STATED TASK A: Print the records again word for word, only the part that opens with the line containing "collection date: 1893-11" and closes with the line containing "genus: Heterotheca", both of those lines included.

SELECTION:
►
She's my barista, but she really helps.
I'm just gonna ask Matt out on a date.
He's clearly getting more comfortable with me.
If we can just hang out in public together, he'll see that he can do this.
Oh, Debra.
Wanna get a drink tonight? Send.
Holy shit.
Why does Justin Theroux have a room in his house that just has a motorcycle and a sink in it? [toilet flushes.]
This is a toilet.
Color palette's very important as well.
- Yes.
- Well, hey, hey, hey.
Brooke.
Gay brother.
Shuli Kucerac.
Chase's publicist from the label.
Sorry to barge in while you're settling, but we have an important PR opportunity to discuss.
- It was my idea.
- Yeah.
And it's for tonight, so we have no time to waste.
I thought of it.
- Shall we sit? - Yep.
Oh, everyone's moving so fast.
I feel like I'm on "Scandal".
Can I get anyone a snack? I haven't gone to the store yet, so I just have whatever's here.
Would anyone like a big vitamin? Wht don't we just send Chase's assistant out for food? Ah, assistant, yes, yes, yes.
Well, we have not been able to fill that posish.
Brookie, you don't have a job.
- You should do it.
- Fuck no! I mean, no thank you.
Okay, you know what, let's just dive in.
Okay, so as you may know, we at Principle Records also work with Yendani.
[gasps.]
Oh, my God, I love Yendani.
She's such a hot, badass feminist.
She reminds me of me.
Yeah, and I thought it was my idea since Yendani and Chase have new albums coming out in the next couple of months that they could collaborate.
- Oh, cool.
- On a relationship.
So they start dating tonight.
- I'm sorry, what? - Yeah, yeah, yeah.
She's standing by to video conference.
Oh, you're gonna love her.
She has 8 million followers.
[chuckles.]
I mean, this is gonna skyrocket Chase to the next level.
Oh, Chasey, your first girlfriend.
Ew, Mom, no.
No, Gay Brother, this is how kids meet these days.
They work at the same label, and then they fall in love.
Yeah, get with the times, dork.
[laughs.]
What a dork.
No, Mom, this is crazy, okay? That's a full-on fake relationship.
When is Matt gonna text me back? Well, I can't wait to meet her parents, Mr.
and Mrs? Oh, she doesn't have a last name.
I mean, well, she did, but it's Irish, so we dropped it.
- Oh.
- But look, hey, this isn't a done deal, Dubeks.
I told Yendani's team that I'd vet this family to make sure I can't find anything that would hurt her image.
◄
STATED TASK B: Tell whether each statement agrees with the dialogue, answering yes or no and quoting the words that decide it: (i) Chase's publicist comes from the label. (ii) Yendani has 10 million followers. (iii) The family has found someone to work as Chase's assistant.

RAW DATA:
►
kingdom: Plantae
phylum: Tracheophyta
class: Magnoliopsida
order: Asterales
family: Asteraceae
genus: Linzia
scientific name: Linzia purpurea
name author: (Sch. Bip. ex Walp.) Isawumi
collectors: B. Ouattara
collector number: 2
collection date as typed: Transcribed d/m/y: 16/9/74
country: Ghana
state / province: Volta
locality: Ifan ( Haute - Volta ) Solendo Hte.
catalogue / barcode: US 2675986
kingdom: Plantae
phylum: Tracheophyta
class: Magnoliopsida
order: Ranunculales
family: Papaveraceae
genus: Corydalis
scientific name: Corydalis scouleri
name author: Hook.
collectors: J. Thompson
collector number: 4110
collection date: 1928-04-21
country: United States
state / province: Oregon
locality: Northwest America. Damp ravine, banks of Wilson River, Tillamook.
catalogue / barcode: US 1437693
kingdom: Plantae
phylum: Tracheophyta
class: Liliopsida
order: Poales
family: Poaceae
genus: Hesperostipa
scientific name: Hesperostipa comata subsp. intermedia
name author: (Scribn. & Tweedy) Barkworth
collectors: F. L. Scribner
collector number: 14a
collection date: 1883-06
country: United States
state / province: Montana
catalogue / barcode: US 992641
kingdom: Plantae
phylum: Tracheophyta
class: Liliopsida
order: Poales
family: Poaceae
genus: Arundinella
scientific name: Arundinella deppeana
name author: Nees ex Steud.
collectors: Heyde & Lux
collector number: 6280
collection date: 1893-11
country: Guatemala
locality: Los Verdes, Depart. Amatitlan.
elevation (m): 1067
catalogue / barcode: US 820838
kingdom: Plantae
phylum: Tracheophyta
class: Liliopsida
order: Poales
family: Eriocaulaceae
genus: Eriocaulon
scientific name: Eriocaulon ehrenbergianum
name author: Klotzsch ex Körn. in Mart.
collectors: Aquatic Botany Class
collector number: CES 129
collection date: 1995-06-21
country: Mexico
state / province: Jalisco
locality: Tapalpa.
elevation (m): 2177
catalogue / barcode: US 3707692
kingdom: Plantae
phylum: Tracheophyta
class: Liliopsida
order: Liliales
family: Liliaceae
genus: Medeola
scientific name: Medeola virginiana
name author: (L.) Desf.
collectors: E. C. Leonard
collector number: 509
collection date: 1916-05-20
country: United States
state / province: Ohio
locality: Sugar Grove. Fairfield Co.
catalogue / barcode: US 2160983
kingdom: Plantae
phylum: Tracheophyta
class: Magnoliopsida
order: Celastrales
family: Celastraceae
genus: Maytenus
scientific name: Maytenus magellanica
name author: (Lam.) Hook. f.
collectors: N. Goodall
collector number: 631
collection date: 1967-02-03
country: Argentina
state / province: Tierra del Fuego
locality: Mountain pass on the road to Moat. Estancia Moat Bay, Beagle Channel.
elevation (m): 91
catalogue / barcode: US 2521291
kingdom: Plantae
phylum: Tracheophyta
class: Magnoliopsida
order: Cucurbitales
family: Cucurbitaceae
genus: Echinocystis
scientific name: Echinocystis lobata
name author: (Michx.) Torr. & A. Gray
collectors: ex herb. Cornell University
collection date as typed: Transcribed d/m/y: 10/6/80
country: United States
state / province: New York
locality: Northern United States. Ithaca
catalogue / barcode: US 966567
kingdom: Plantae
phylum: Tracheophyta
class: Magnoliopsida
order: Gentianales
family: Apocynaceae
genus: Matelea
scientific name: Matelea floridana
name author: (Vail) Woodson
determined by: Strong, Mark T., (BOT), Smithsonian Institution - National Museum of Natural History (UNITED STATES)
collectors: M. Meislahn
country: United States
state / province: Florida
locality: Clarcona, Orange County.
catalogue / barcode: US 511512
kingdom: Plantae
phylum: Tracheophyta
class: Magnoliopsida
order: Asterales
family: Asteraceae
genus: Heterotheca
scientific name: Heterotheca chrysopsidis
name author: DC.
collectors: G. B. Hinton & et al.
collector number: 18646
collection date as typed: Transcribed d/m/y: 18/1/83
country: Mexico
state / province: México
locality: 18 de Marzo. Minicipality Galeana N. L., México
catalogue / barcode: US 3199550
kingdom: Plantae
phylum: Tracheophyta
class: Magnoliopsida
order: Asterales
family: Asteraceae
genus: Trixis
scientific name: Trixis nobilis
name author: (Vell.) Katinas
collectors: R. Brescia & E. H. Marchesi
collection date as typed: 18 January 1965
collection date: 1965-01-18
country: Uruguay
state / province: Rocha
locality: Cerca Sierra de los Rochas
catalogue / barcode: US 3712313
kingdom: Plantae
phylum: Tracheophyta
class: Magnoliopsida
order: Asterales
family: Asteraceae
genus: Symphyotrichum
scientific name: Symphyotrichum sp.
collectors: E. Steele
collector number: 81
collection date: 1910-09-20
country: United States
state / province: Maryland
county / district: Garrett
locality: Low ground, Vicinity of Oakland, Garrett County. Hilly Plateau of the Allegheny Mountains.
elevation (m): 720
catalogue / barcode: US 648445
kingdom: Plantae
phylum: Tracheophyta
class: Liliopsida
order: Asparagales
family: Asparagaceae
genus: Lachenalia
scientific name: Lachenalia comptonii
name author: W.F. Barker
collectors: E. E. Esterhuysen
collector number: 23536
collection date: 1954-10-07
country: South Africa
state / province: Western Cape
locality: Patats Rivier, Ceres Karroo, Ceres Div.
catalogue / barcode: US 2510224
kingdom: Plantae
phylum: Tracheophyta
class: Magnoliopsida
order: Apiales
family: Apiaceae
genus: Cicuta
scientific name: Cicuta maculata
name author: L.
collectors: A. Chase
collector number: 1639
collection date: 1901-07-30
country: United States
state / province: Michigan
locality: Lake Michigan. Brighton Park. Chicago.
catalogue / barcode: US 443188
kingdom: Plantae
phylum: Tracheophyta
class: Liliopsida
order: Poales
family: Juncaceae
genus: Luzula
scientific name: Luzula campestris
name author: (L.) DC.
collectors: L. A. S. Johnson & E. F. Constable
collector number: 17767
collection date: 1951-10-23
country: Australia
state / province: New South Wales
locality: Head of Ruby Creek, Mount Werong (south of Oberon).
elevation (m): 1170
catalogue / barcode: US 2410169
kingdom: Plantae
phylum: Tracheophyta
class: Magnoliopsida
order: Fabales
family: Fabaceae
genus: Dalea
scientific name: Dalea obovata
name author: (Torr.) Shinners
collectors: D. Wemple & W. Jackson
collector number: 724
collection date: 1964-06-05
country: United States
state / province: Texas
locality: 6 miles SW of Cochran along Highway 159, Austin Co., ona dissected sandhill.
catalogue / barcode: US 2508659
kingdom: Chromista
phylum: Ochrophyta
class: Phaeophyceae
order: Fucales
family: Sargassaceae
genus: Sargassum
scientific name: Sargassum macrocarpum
◄
WRITTEN SOLUTION A:
collection date: 1893-11
country: Guatemala
locality: Los Verdes, Depart. Amatitlan.
elevation (m): 1067
catalogue / barcode: US 820838
kingdom: Plantae
phylum: Tracheophyta
class: Liliopsida
order: Poales
family: Eriocaulaceae
genus: Eriocaulon
scientific name: Eriocaulon ehrenbergianum
name author: Klotzsch ex Körn. in Mart.
collectors: Aquatic Botany Class
collector number: CES 129
collection date: 1995-06-21
country: Mexico
state / province: Jalisco
locality: Tapalpa.
elevation (m): 2177
catalogue / barcode: US 3707692
kingdom: Plantae
phylum: Tracheophyta
class: Liliopsida
order: Liliales
family: Liliaceae
genus: Medeola
scientific name: Medeola virginiana
name author: (L.) Desf.
collectors: E. C. Leonard
collector number: 509
collection date: 1916-05-20
country: United States
state / province: Ohio
locality: Sugar Grove. Fairfield Co.
catalogue / barcode: US 2160983
kingdom: Plantae
phylum: Tracheophyta
class: Magnoliopsida
order: Celastrales
family: Celastraceae
genus: Maytenus
scientific name: Maytenus magellanica
name author: (Lam.) Hook. f.
collectors: N. Goodall
collector number: 631
collection date: 1967-02-03
country: Argentina
state / province: Tierra del Fuego
locality: Mountain pass on the road to Moat. Estancia Moat Bay, Beagle Channel.
elevation (m): 91
catalogue / barcode: US 2521291
kingdom: Plantae
phylum: Tracheophyta
class: Magnoliopsida
order: Cucurbitales
family: Cucurbitaceae
genus: Echinocystis
scientific name: Echinocystis lobata
name author: (Michx.) Torr. & A. Gray
collectors: ex herb. Cornell University
collection date as typed: Transcribed d/m/y: 10/6/80
country: United States
state / province: New York
locality: Northern United States. Ithaca
catalogue / barcode: US 966567
kingdom: Plantae
phylum: Tracheophyta
class: Magnoliopsida
order: Gentianales
family: Apocynaceae
genus: Matelea
scientific name: Matelea floridana
name author: (Vail) Woodson
determined by: Strong, Mark T., (BOT), Smithsonian Institution - National Museum of Natural History (UNITED STATES)
collectors: M. Meislahn
country: United States
state / province: Florida
locality: Clarcona, Orange County.
catalogue / barcode: US 511512
kingdom: Plantae
phylum: Tracheophyta
class: Magnoliopsida
order: Asterales
family: Asteraceae
genus: Heterotheca

WRITTEN SOLUTION B:
(i) Yes: "Chase's publicist from the label."
(ii) No: "She has 8 million followers."
(iii) No: "Well, we have not been able to fill that posish."